What are the gradients you’re getting? Did you manually normalize them?

@ChrisRackauckas How do I check the gradients? I have normalized the dependent variables in the ODEs

Just use Zygote.gradient.

Thanks. I will do so.

@ChrisRackauckas I checked the gradients of the loss function with respect to the parameters of the neural network before training and after training. After training is when the loss values begin to saturate at a particular value and this usually happens in less than 100 iterations. In the first case, the gradients are in the range of 10^(-7) to 10^(-5), and in the second case the gradients are in the range of 10^(-11) to 10^(-11). I now understand that with these small gradients the parameters are not being updated, and is the reason for the loss values getting saturated. Could you please share any tips on how to avoid this and get the solver to obtain the right solution?

@ChrisRackauckas I observed another thing in my results. The parameters of the neural network when initialized are in the range of (-1, 1). But after 100 iterations of training they become very small i.e. to the order of 10^(-7). And the learning rate is 0.1.

That’s indicative of a local minimum. What does the local minimum look like?

What does the minimum look like?

Very poor. The loss value barely changes from the 1st iteration.

All of them are relatively the same size?
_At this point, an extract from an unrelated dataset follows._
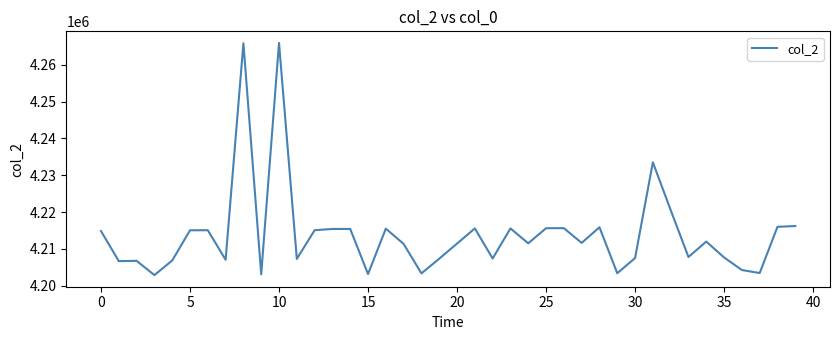

Does the chart display data point markers on the line(s)?

No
Did you try multiple shooting approaches or follow Strategies to Avoid Local Minima · DiffEqFlux.jl ?

I tried the iterative growing of fits approach, and the use of allow_f_increases=true. Neither were helpful. To simplify the problem, I just used two data points. One as the initial condition and the other as the state of the system at the next time step. Even for a simple problem of this size, the solver keeps getting stuck at the local minima. I checked my model numerous times to see if there is a mistake in the equations but I did not find any. The solver is able to solve the equations.

Yeah alright. I may need to take a deeper look here. I mention at the end of [2103.15341] Stiff Neural Ordinary Differential Equations that DAEs can sometimes (but not always) exhibit stranger behavior than ODEs, and I have seen an example of this before, but I’m not quite sure what it is… it’s not a simple thing though and more of a longer term research project.

Sorry. I forgot to mention. My problem consists of multiple ODEs but not a DAE.

@saadfaizan Do you have a MWE that you can share? I have been working recently as well to avoid local minima in my training problem. My problem is in fact a DAE. I’m surprised that with just two data points you are still having issues with a local minima. I similarly have not had much luck with the iterative growing of fits approach. Might be worthwhile to have a call and discuss strategies.

In my experience these problems are very sensitive to the initial profile of the network. You could try to precondition it with a wisely guessed profile or a set of random ones adequate for the problem (like distinct scaled polynomials) and start the real training afterwards. Similar to a multistart method but with multiple initial guesses for the NN(t,x) map.